Выбрать главу

Надеясь на повсеместное крестьянское восстание, землевольцы оценивали по-разному степень его подготовленности в отдельных районах страны. Это зависело от многих факторов: от остроты антифеодальней борьбы в предшествующие годы, наличия больших национальных или религиозных групп населения, испытывавших дополнительный гнет самодержавия, развития самих землевольческих организаций.

Одним из районов, привлекавших особенное внимание «Земли и Воли», было Поволжье и Приуралье. Здесь старые, хранимые в народе предания о восстании Пугачева подкреплялись недавним опытом крестьянских волнений: село Бездна Казанской губернии стало символом народного протеста против обманной реформы 1861 года. Здесь рядом с народами, испытывавшими национальный гнет царизма,— татарами, башкирами, чувашами, мордвой, жили гонимые и преследуемые официальной церковью русские люди — староверы, в которых революционеры того времени видели бунтарский элемент.

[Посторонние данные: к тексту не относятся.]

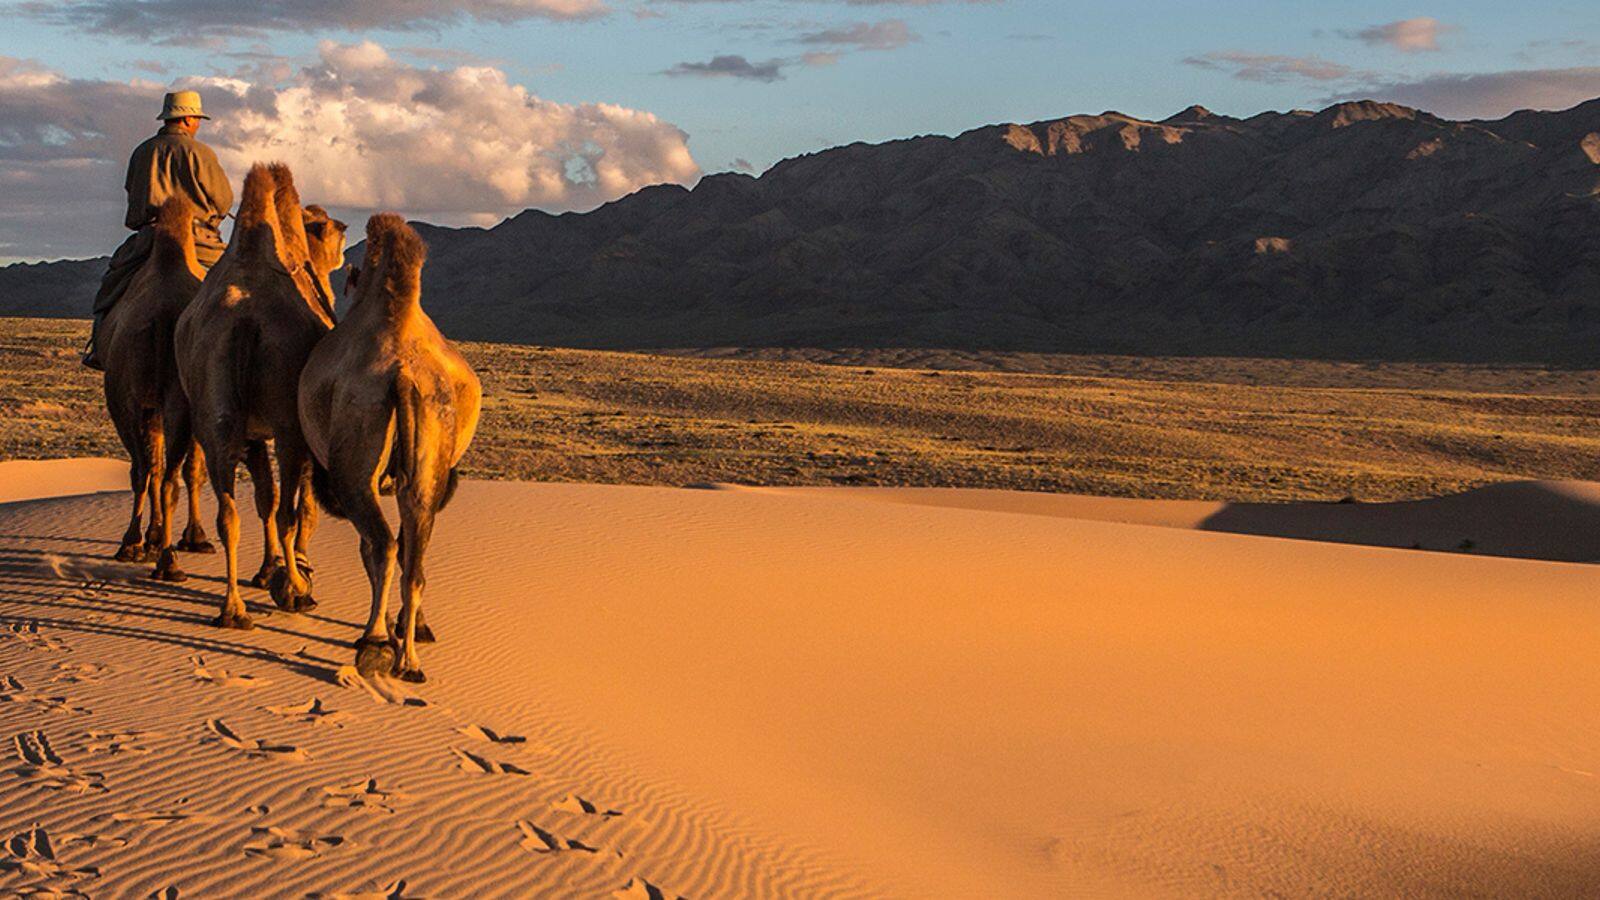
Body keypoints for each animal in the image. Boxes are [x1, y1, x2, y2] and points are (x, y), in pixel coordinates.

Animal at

Здесь, наконец, было много разночинной интеллигенции, в среде которой действовала одна из наиболее сильных и активных землевольческих организаций — казанская.

Казанский университет и духовная академия уже не один раз проявили в эти бурные годы свои оппозиционные настроения. Студенты почтили память жертв расстрела в Бездне панихидой, на которой произнес яркую речь А. П. Щапов. Списки этой речи, начинавшейся словами: «Друзья, за народ убитые!», и завершенной возгласом: «Да здравствует демократическая конституция!», распространялись далеко за пределами Поволжья. В самом Поволжье и Приуралье распространялись листовки, не только изданные в Петербурге, — «Великорус», «Земская дума», «К образованным классам», но и своего изготовления. Рукописная прокламация «Пора!», появившаяся в Пермской губернии в конце 1861 года, призывала к вооруженной борьбе с самодержавием в союзе с польским и украинским народами. В это же время в Казани была сделана попытка обратиться к самому крестьянству. «Бью челом народу православному середь горя-злосчастья своего» — начиналось это воззвание, которое, напомнив народу о кровавом уроке Бездны, утверждало: «Нечего ожидать радости от царской милости», и призывало: «Пусть узнают силу русского топора мужицкого».

Осенью 1862 года хорошо законспирированный комитет казанской землевольческой организации создал свою типографию, в которой была отпечатана листовка «Долго давили вас, братцы». Простым, доступным пониманию народа языком в ней объяснялось, что «плоха надежда на нашего царя-батюшку», и говорилось: «Надейтесь, братцы, на самих себя, да и добывайте себе волю сами». Для пропаганды среди крестьян казанские студенты-землевольцы с зимы 1862/63 года приступили к «апостольским», как они их называли, поездкам по деревням Казанской, Вятской, Пермской губерний.

Поволжье и Приуралье занимали значительное место в планах «Земли и Воли». Об этом был информирован Герцен, с большой похвалой отзывавшийся о конспиративных приемах казанского комитета. Несомненно, что об этих планах, хотя бы в основных чертах, был информирован и представитель Центрального национального комитета Зыгмунт Падлевский. Зафиксированное в совместном мемориале обязательство — действенно поддержать польское восстание, если оно начнется раньше, чем движение в России, практически означало принять меры к ускорению революционного взрыва на Волге. Непосредственно организацией движения в Поволжье занимались казанская и тесно связанная с ней московская организацйи «Земли и Воли». Помимо контакта между руководством русской и польской революционных организаций был установлен, а точнее сказать — восстановлен контакт польских конспираторов с московскими землевольцами. В Москву вновь отправился Иероним Кеневич.

Мемориал, подытоживший переговоры Падлевского с уполномоченными ЦК «Земли и Воли», имеет дату 23 ноября 1862 года. Уже два дня спустя Кеневич прибыл из Вильно в Петербург. Выехал из Петербурга в Москву он 3 декабря. Встречался ли в этот раз Кеневич с членами ЦК «Земли и Воли», неизвестно.

Существующие сведения о его встрече с Утиным могут относиться к его последующим приездам в Петербург — в конце декабря 1862 года и в середине февраля 1863 года. Но не подлежит сомнению, что с Падлевским и Потебней Кеневич виделся и согласовал с ними планы своих будущих действий.

Вопрос о том, начнется ли восстание в Польше одновременно с рекрутским набором в январе 1863 года или оно будет оторочено до мая, сторонниками чего были не только русские революционеры, но и сам Падлевский, оставался открытым. Окончательное решение было принято лишь в конце декабря. Поэтому меры, которые намечались землевольцами для выполнения обещания о поддержке более раннего восстания в Польше, имели предварительный и условный характер, Такой мерой стала подготовка подложного царского манифеста.